It doesn’t have to be complicated. Create a quick placement test that gives you an approximate estimate of your current level, then give people the option to skip things straight to Guru if (and only if) they get them right without looking at the lessons first, and only for those first few levels.
This is just one potential idea, but I won’t accept “It’s completely impossible,” since it doesn’t seem to be a problem for any other language school, or any other tool for learning Japanese on the planet.
The problem people have is that if they did retain most of Genki, WaniKani is basically completely useless for the first two months. And there’s no logical reason it should be besides “But SRS!” and “Well if you don’t like it, then too bad!”
If WaniKani can’t think of something, they should just admit on their FAQ, “We’re not smart enough to create a placement test for WaniKani. But if you keep using our system, we do think you’ll really like it eventually!” Which is true, anyone can eventually learn from WaniKani, but you’ll never convince me that someone who’s finished Genki II needs to spend two months getting to level 8–no matter how little they retained.
This is why placement tests exist: so that you can gauge someone’s level in a way that’s difficult to fake.
And if WaniKani phrased it like that, I would understand. But the FAQ doesn’t say “then maybe our program isn’t for you,” the FAQ says “then maybe you don’t have the patience to learn kanji,” which is completely ridiculous.
WaniKani is definitely an amazing program, and an awesome resource. Even at level 10, I feel satisfied enough with the difficulty, even though I still know around 40-50% of the kanji and vocabulary that come up. The problem was the first few levels, where I literally knew things so well I would type them in Japanese and then get momentarily confused when I was asked for the English translation–in my head they were one and the same. Being asked to do this once is bad enough, but four times? Come on. Anyone with two brain cells can tell this isn’t necessary.
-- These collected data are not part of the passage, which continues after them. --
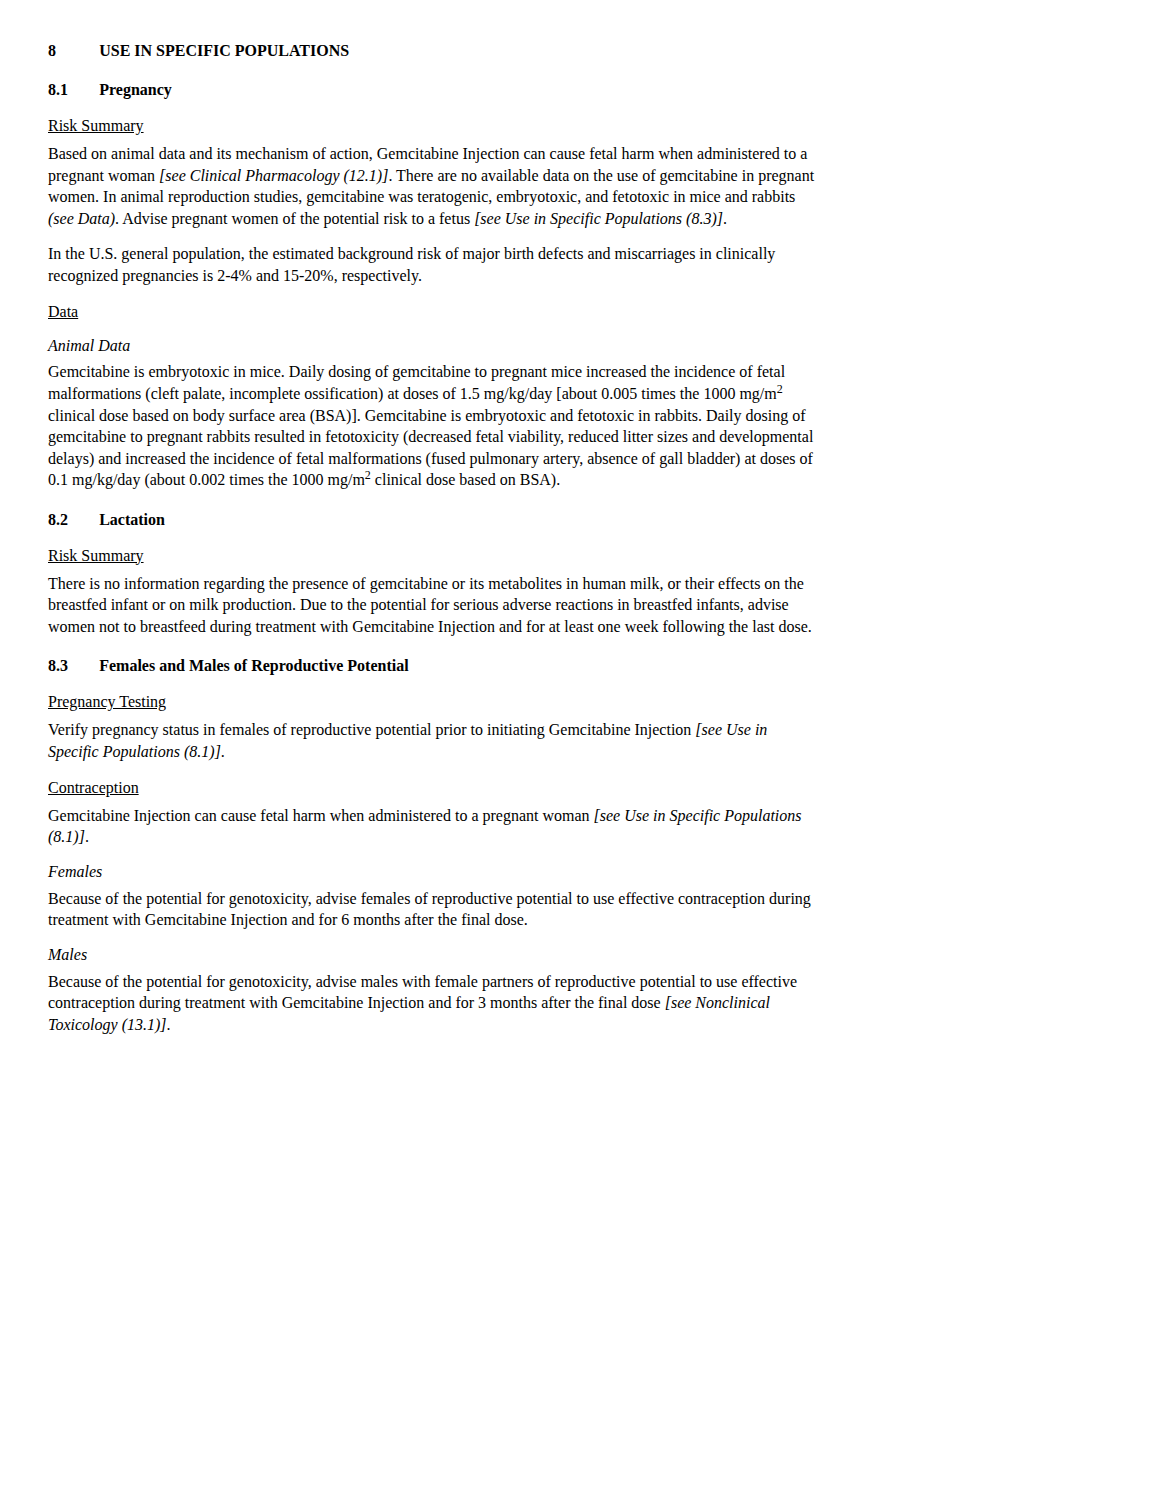8 USE IN SPECIFIC POPULATIONS
8.1 Pregnancy
Risk Summary
Based on animal data and its mechanism of action, Gemcitabine Injection can cause fetal harm when administered to a pregnant woman [see Clinical Pharmacology (12.1)]. There are no available data on the use of gemcitabine in pregnant women. In animal reproduction studies, gemcitabine was teratogenic, embryotoxic, and fetotoxic in mice and rabbits (see Data). Advise pregnant women of the potential risk to a fetus [see Use in Specific Populations (8.3)].
In the U.S. general population, the estimated background risk of major birth defects and miscarriages in clinically recognized pregnancies is 2-4% and 15-20%, respectively.
Data
Animal Data
Gemcitabine is embryotoxic in mice. Daily dosing of gemcitabine to pregnant mice increased the incidence of fetal malformations (cleft palate, incomplete ossification) at doses of 1.5 mg/kg/day [about 0.005 times the 1000 mg/m2 clinical dose based on body surface area (BSA)]. Gemcitabine is embryotoxic and fetotoxic in rabbits. Daily dosing of gemcitabine to pregnant rabbits resulted in fetotoxicity (decreased fetal viability, reduced litter sizes and developmental delays) and increased the incidence of fetal malformations (fused pulmonary artery, absence of gall bladder) at doses of 0.1 mg/kg/day (about 0.002 times the 1000 mg/m2 clinical dose based on BSA).
8.2 Lactation
Risk Summary
There is no information regarding the presence of gemcitabine or its metabolites in human milk, or their effects on the breastfed infant or on milk production. Due to the potential for serious adverse reactions in breastfed infants, advise women not to breastfeed during treatment with Gemcitabine Injection and for at least one week following the last dose.
8.3 Females and Males of Reproductive Potential
Pregnancy Testing
Verify pregnancy status in females of reproductive potential prior to initiating Gemcitabine Injection [see Use in Specific Populations (8.1)].
Contraception
Gemcitabine Injection can cause fetal harm when administered to a pregnant woman [see Use in Specific Populations (8.1)].
Females
Because of the potential for genotoxicity, advise females of reproductive potential to use effective contraception during treatment with Gemcitabine Injection and for 6 months after the final dose.
Males
Because of the potential for genotoxicity, advise males with female partners of reproductive potential to use effective contraception during treatment with Gemcitabine Injection and for 3 months after the final dose [see Nonclinical Toxicology (13.1)].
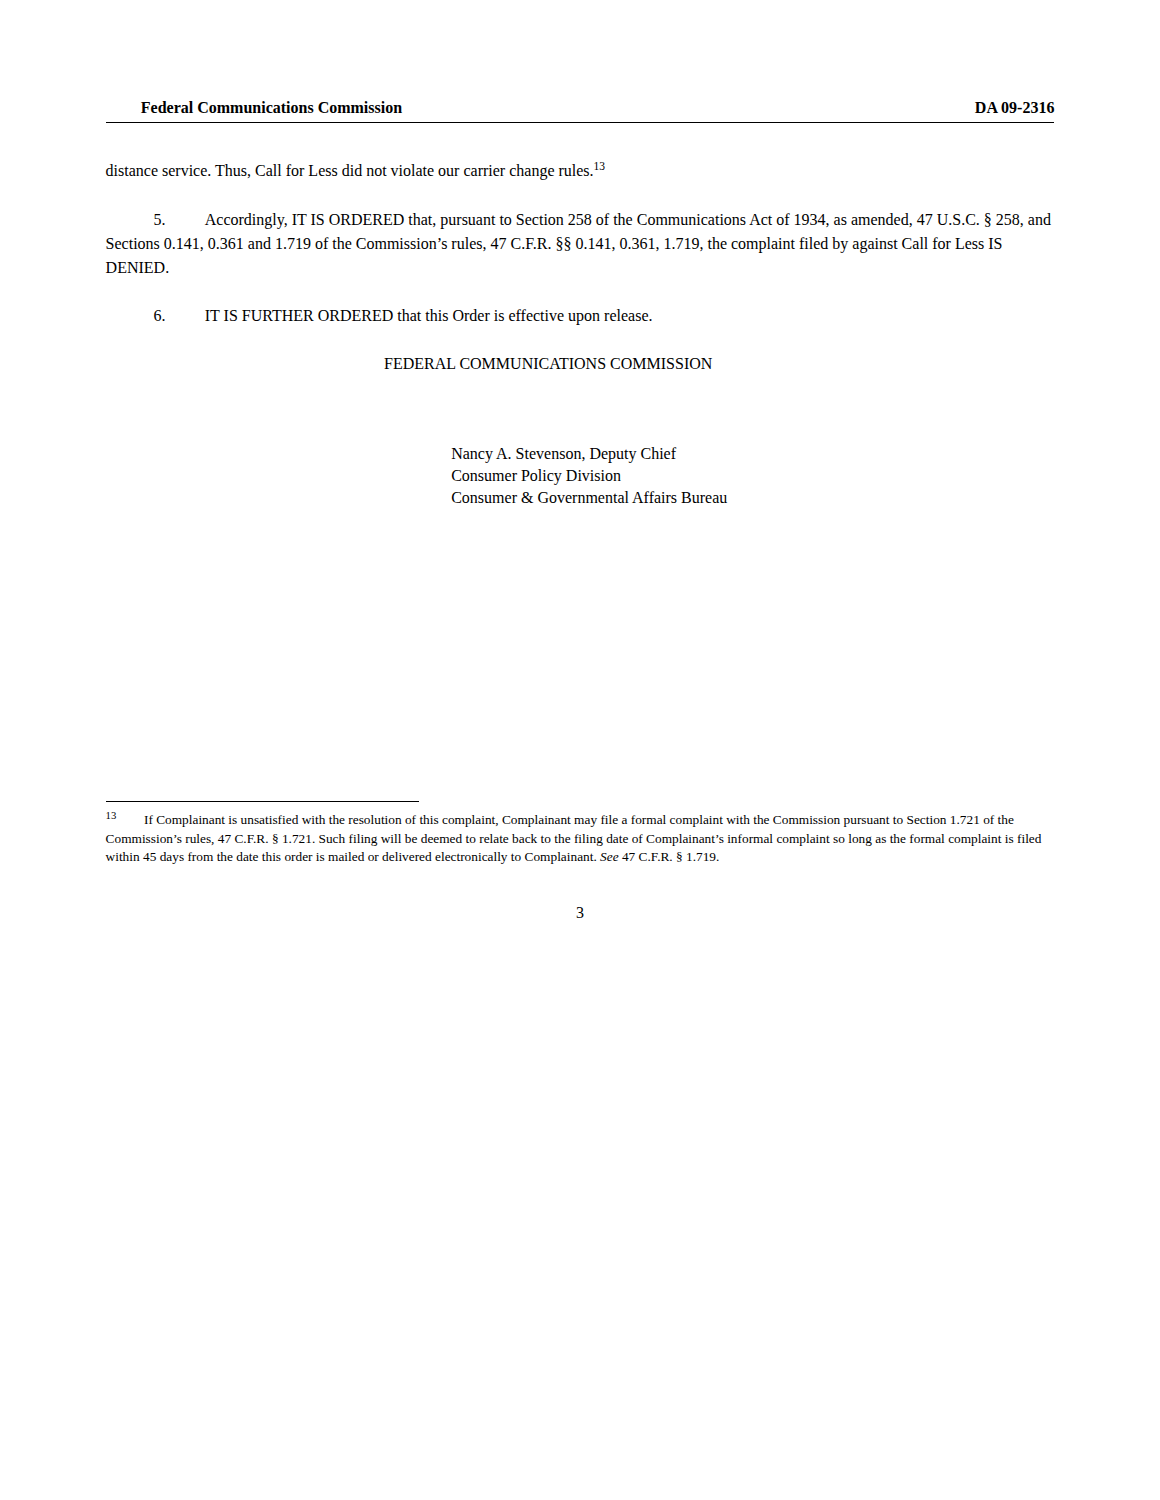Federal Communications Commission DA 09-2316
distance service. Thus, Call for Less did not violate our carrier change rules.13
5. Accordingly, IT IS ORDERED that, pursuant to Section 258 of the Communications Act of 1934, as amended, 47 U.S.C. § 258, and Sections 0.141, 0.361 and 1.719 of the Commission’s rules, 47 C.F.R. §§ 0.141, 0.361, 1.719, the complaint filed by against Call for Less IS DENIED.
6. IT IS FURTHER ORDERED that this Order is effective upon release.
FEDERAL COMMUNICATIONS COMMISSION
Nancy A. Stevenson, Deputy Chief
Consumer Policy Division
Consumer & Governmental Affairs Bureau
13 If Complainant is unsatisfied with the resolution of this complaint, Complainant may file a formal complaint with the Commission pursuant to Section 1.721 of the Commission’s rules, 47 C.F.R. § 1.721. Such filing will be deemed to relate back to the filing date of Complainant’s informal complaint so long as the formal complaint is filed within 45 days from the date this order is mailed or delivered electronically to Complainant. See 47 C.F.R. § 1.719.
3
It’s why every other resource on the Internet offers a placement test of some sort.
WaniKani doesn’t because, well, the only logical reason I can think of is hubris. Their radical system is just so amazing you absolutely must go through it from the beginning no matter what. Don’t get me wrong, it’s decent enough, but it would be much more useful if people could actually use it to learn right from the get-go, instead of just pretending that no one using the system has ever studied Japanese before.